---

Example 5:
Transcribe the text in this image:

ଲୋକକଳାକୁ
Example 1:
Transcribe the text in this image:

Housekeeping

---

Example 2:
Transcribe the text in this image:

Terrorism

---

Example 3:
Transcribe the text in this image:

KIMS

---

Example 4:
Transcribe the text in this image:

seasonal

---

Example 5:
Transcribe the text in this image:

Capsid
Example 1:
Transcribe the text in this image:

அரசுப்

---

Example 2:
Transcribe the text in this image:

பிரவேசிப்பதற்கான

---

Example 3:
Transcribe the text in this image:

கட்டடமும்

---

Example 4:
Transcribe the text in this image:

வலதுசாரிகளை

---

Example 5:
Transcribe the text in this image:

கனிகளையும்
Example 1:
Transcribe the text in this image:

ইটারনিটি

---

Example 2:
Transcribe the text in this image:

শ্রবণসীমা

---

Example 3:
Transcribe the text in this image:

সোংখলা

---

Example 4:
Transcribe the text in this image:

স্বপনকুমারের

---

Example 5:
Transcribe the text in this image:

-.-.-

Rewrite all the rows above, replacing "Transcribe" with "Write out" wherever it occurs and leaving everything else unchanged.

### Answer to the problem:
---

Example 5:
Write out the text in this image:

ଲୋକକଳାକୁ
Example 1:
Write out the text in this image:

Housekeeping

---

Example 2:
Write out the text in this image:

Terrorism

---

Example 3:
Write out the text in this image:

KIMS

---

Example 4:
Write out the text in this image:

seasonal

---

Example 5:
Write out the text in this image:

Capsid
Example 1:
Write out the text in this image:

அரசுப்

---

Example 2:
Write out the text in this image:

பிரவேசிப்பதற்கான

---

Example 3:
Write out the text in this image:

கட்டடமும்

---

Example 4:
Write out the text in this image:

வலதுசாரிகளை

---

Example 5:
Write out the text in this image:

கனிகளையும்
Example 1:
Write out the text in this image:

ইটারনিটি

---

Example 2:
Write out the text in this image:

শ্রবণসীমা

---

Example 3:
Write out the text in this image:

সোংখলা

---

Example 4:
Write out the text in this image:

স্বপনকুমারের

---

Example 5:
Write out the text in this image:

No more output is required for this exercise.